Heathen philosophers who disputed with Antony were amazed both at his modesty and at his wisdom. When asked how he could spend his life in solitude without the companionship of books, he replied that nature was his great book. When they criticized his ignorance, he simply asked which was the better, good sense or book learning, and which produced the other. They answered, "Good sense." "Then," said Antony, "it is sufficient of itself." His pagan visitors usually wanted to know the reasons for his faith in Christ. He told them that they degraded their gods by ascribing to them the worst of human passions, whereas the ignominy of the cross, followed by Christ's triumphant Resurrection, was a supreme demonstration of His infinite goodness, to say nothing of His miracles of healing and raising the dead.
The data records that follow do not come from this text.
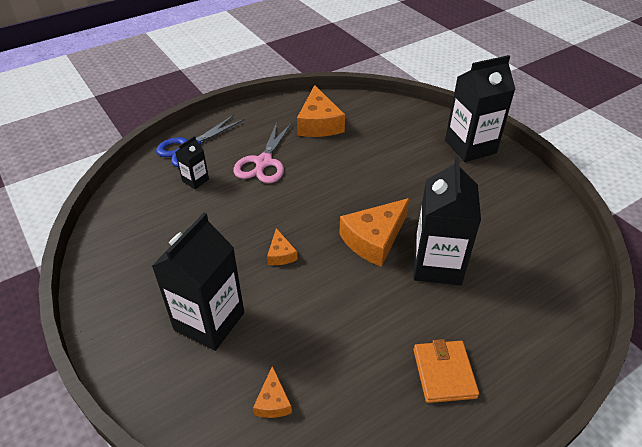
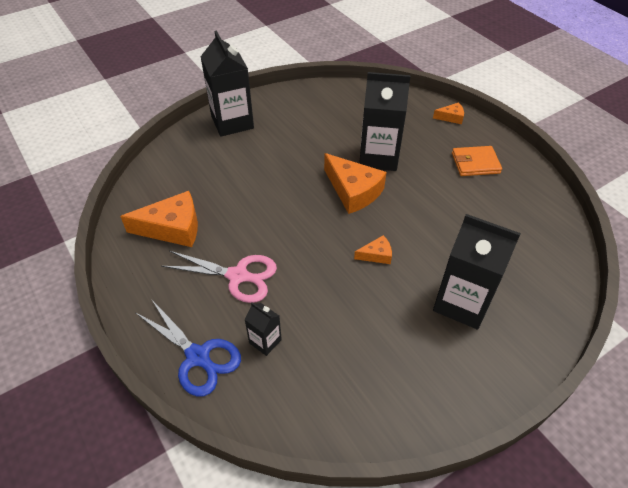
camera: 90 degrees left, 5 degrees up
orange cheese [253,366,292,418] -> orange cheese moved to [433,102,464,124]

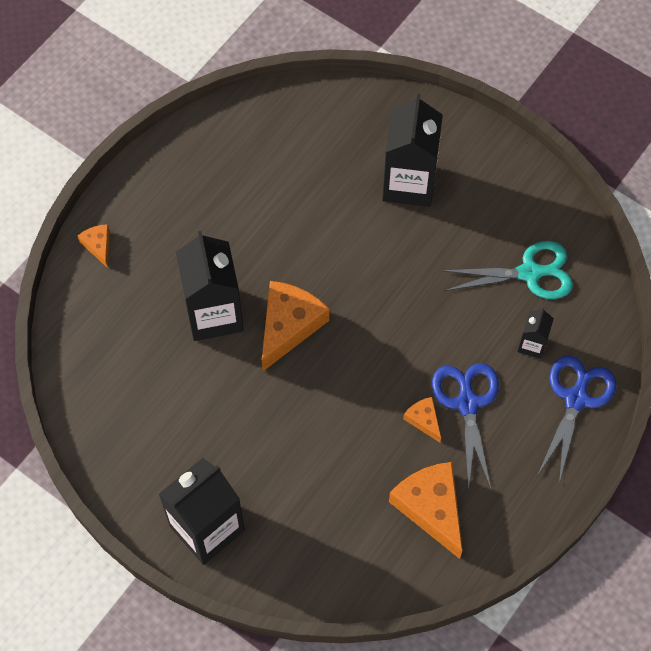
camera: 110 degrees left, 15 degrees up
pink scissors [161,251,277,303] -> blue scissors [432,363,499,491]
orange cheese [354,235,392,264] -> orange cheese moved to [403,397,441,442]
orange wallet [452,146,502,176] -> none
none -> turquoise scissors [441,241,573,299]

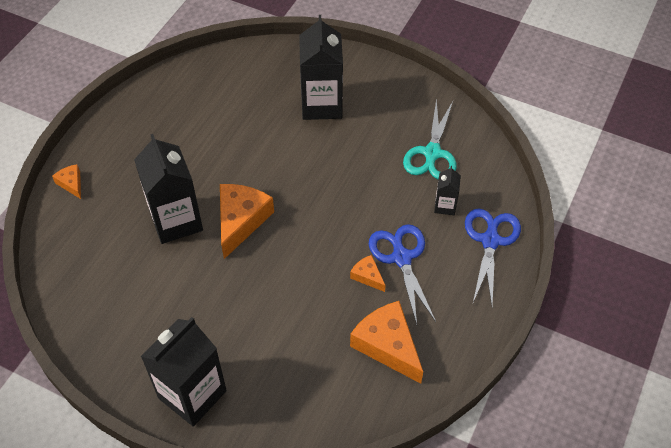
camera: 10 degrees left, 10 degrees down
turquoise scissors [441,241,573,299] -> turquoise scissors turned 120 degrees clockwise [403,98,457,180]

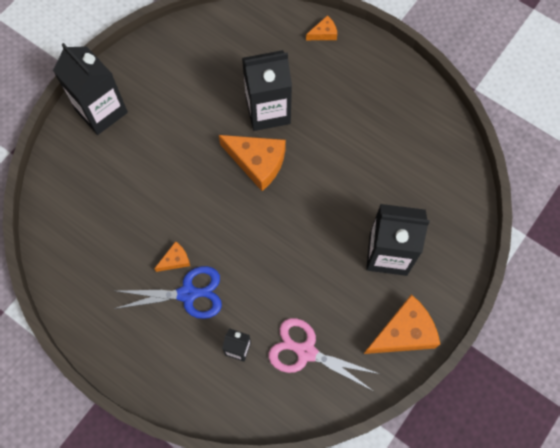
camera: 100 degrees right, 15 degrees up
orange cheese [350,301,423,384] -> orange cheese moved to [364,294,440,354]
turquoise scissors [403,98,457,180] -> pink scissors [269,318,379,391]
blue scissors [465,209,521,305] -> none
The Christian's faith in his Almighty God and His works was a more satisfactory basis for religion than the empty sophistries of the Greeks. Antony carried on his discussions with the Greeks through an interpreter. His biographer Athanasius tells us that in spite of his solitary life, "he did not seem to others morose or unapproachable, but met them with a most engaging and friendly air." He writes that no one in trouble ever visited Antony without going away comforted.

O God, by your Holy Spirit you enabled your servant Antony to withstand the temptations of the world, the flesh, and the devil: Give us grace, with pure hearts and minds, to follow you, the only God; through Jesus Christ our Lord, who lives and reigns with you and the Holy Spirit, one God, for ever and ever. Amen.